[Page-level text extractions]
Segment Open
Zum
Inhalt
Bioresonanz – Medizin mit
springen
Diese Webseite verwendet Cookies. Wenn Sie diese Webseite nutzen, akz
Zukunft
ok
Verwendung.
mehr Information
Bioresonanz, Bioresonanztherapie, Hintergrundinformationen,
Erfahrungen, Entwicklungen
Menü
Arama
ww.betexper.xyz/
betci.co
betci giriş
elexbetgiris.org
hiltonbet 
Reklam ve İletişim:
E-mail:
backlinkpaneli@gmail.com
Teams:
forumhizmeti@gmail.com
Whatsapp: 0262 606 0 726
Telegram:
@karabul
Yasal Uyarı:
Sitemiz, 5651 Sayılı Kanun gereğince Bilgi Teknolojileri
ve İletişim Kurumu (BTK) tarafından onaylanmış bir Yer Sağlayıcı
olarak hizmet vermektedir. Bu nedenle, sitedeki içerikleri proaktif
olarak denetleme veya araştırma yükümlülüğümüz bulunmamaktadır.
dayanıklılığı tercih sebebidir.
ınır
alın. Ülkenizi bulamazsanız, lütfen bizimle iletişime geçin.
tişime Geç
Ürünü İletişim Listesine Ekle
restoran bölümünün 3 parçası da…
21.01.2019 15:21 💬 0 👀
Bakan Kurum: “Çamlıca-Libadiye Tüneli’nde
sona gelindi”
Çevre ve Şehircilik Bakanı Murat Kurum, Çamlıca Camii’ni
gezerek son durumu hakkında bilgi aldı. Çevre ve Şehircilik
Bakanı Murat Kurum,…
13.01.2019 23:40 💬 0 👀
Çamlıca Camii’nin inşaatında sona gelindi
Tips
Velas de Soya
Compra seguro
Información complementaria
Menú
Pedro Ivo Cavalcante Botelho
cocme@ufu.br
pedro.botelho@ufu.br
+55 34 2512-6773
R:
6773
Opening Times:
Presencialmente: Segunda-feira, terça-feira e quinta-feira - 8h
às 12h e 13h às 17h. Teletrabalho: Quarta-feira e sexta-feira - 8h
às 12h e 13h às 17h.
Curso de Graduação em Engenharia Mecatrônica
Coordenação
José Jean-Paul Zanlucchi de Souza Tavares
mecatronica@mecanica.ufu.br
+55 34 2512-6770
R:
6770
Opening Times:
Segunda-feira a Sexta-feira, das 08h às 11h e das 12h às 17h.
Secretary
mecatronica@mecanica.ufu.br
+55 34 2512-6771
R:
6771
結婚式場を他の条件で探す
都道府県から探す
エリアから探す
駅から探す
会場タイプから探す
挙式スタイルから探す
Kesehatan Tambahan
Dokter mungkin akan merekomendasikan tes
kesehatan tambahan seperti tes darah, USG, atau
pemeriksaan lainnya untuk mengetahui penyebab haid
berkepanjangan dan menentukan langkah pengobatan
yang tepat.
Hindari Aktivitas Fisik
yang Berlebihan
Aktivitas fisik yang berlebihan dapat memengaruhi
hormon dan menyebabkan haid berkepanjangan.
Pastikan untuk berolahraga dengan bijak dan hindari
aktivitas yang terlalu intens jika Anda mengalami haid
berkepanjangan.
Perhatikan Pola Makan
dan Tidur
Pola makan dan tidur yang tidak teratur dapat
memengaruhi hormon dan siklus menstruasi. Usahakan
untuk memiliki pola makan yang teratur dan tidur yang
Segment Closed
• Exercise description
Lines in the data that include the word "hormon" should all be copied.

• Result of the task
hormon dan menyebabkan haid berkepanjangan.
memengaruhi hormon dan siklus menstruasi. Usahakan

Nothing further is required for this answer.